Cars around the Ford beeped their horns.

"Sorry about that." It wasn't easy driving with closed eyes.

We arrived in Minneapolis and checked into the motel. I was done driving for the day.

That night neither of us drank and we called our wives from the motel room. Brock spoke to Joanna in London and I talked with Mam in Thailand. Afterwards we fell to the black hole of sleep.

The six days on the road was getting to us.

The next morning we woke early and ate the complimentary bagels at the motel. The fresh coffee served its purpose. I drove us to Minneapolis Sculpture Garden. We arrived on time. The director was waiting for Brock.
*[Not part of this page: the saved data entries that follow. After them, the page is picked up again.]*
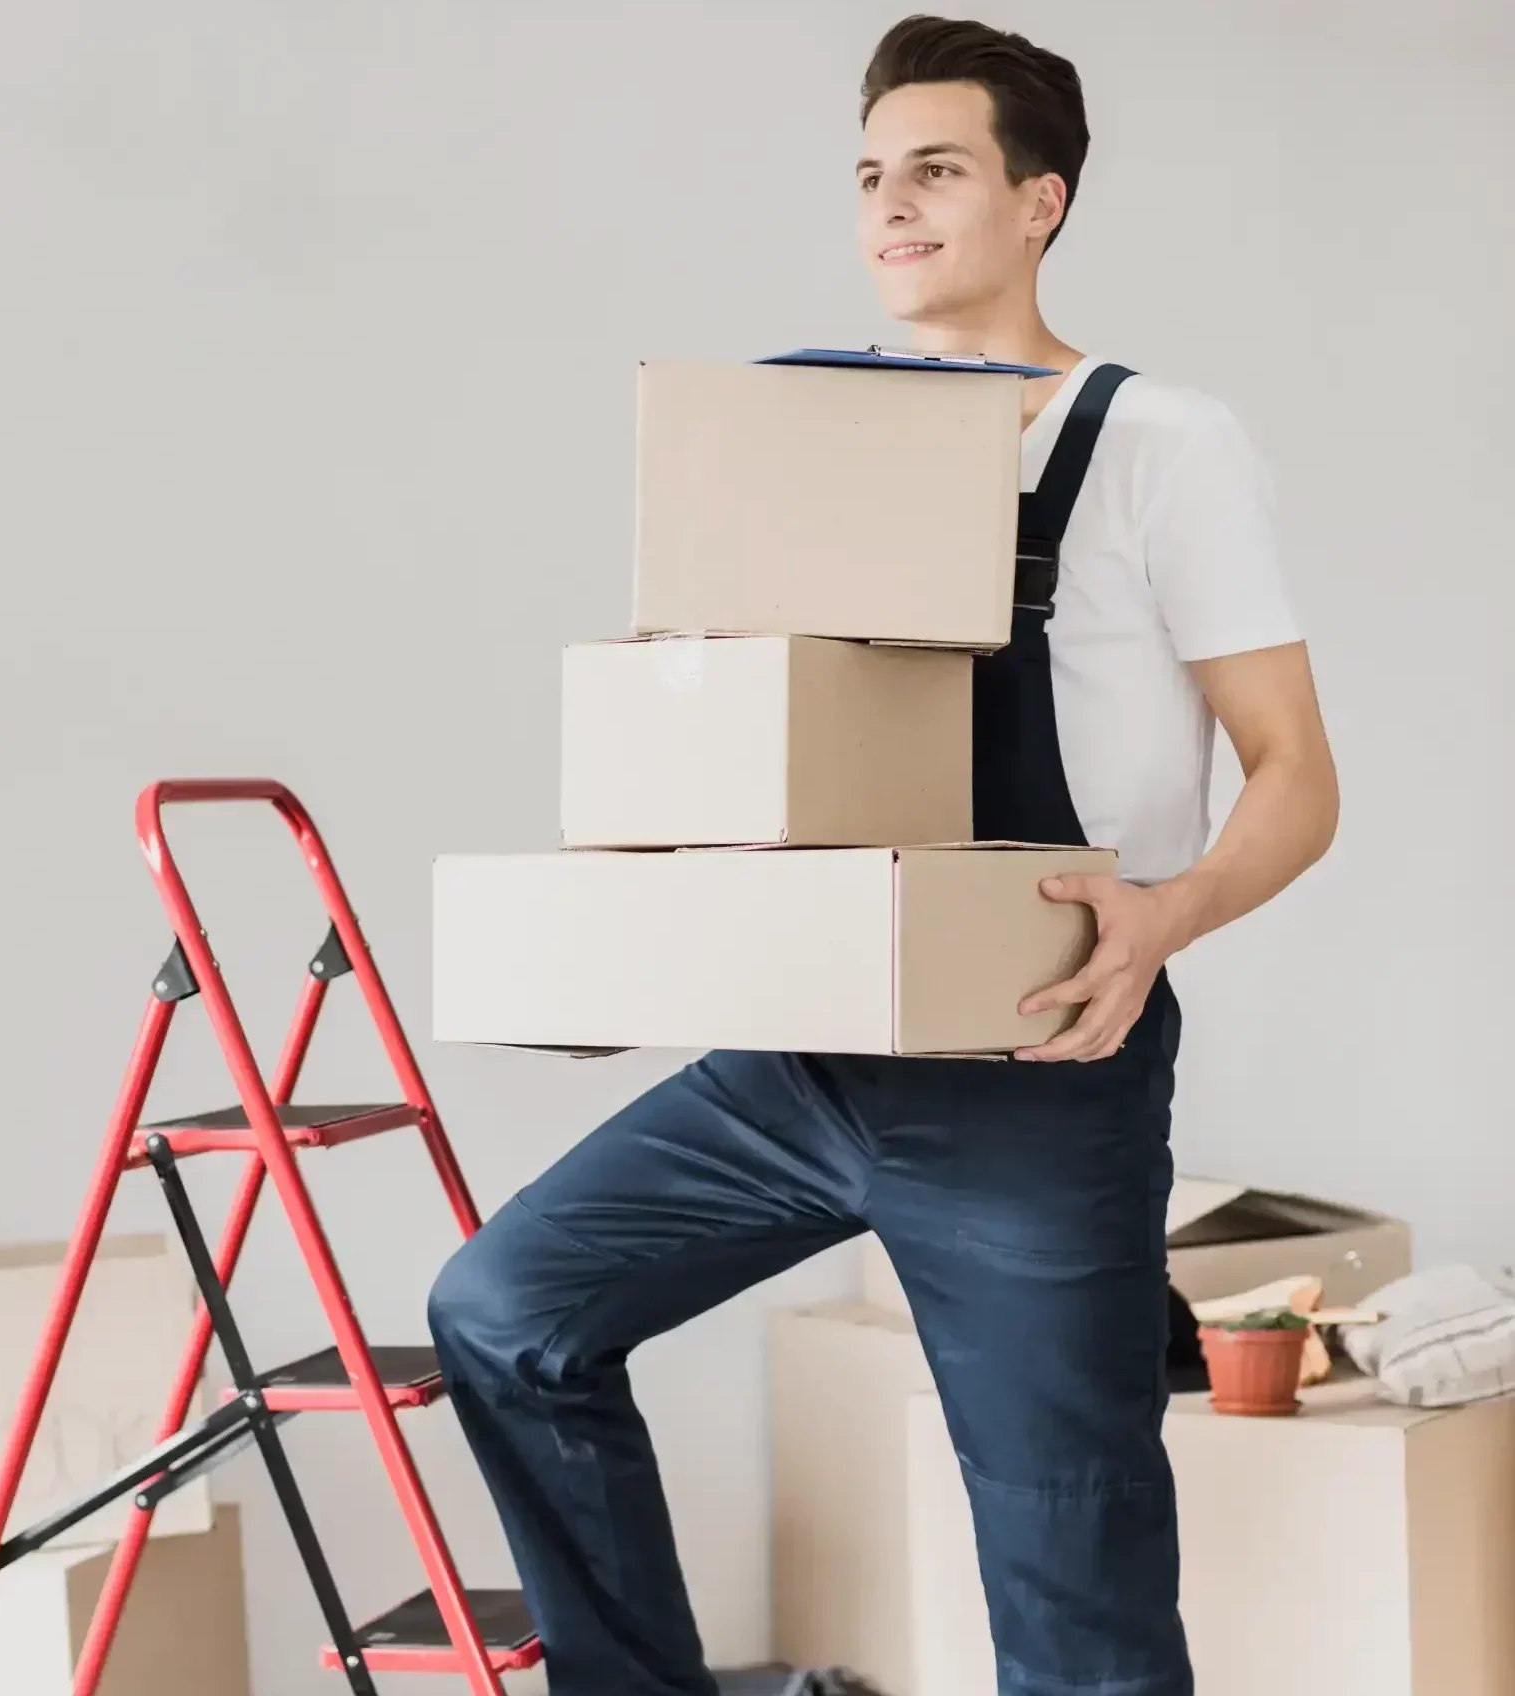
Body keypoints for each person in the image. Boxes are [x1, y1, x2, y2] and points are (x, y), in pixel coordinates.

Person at [428, 14, 1340, 1696]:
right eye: (868, 175)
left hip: (1033, 1067)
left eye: (936, 169)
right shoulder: (796, 431)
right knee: (504, 1313)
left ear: (1041, 199)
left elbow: (1296, 776)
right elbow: (752, 743)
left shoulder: (1159, 445)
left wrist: (1166, 919)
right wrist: (653, 929)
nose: (890, 207)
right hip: (804, 1058)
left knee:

The Scotsman set up his camera and interviewed the woman, who spoke about Flanagan's challenge to the status quo by reverting to the representational figure of a Hare.

"He's telling a story with each of these bronze pieces. One of fertility and flight."

I wandered out of the museum grounds to cross the highway into another park. I knew no one here. I tried calling New York. Once more no one answered my call.

A stranger in this city, but the landscape looked familiar and I realized that Mary Tyler Moore had stood on this spot for the opening of her long-running TV show. Not much seemed to have changed to the city since the series cancellation in 1977.

I returned to the sculpture garden and stood before the statue.

It was a rabbit to me and not a hare.

I touched the metal. It was cold, but I felt the warmth of the sculptor exorcising emotion from base metal. His hand print was everywhere over its surface and I once more wondered why I had so much trouble seeing.

Brock motioned for me to join him. It was time to go. Tomorrow we had to catch a plane in Chicago.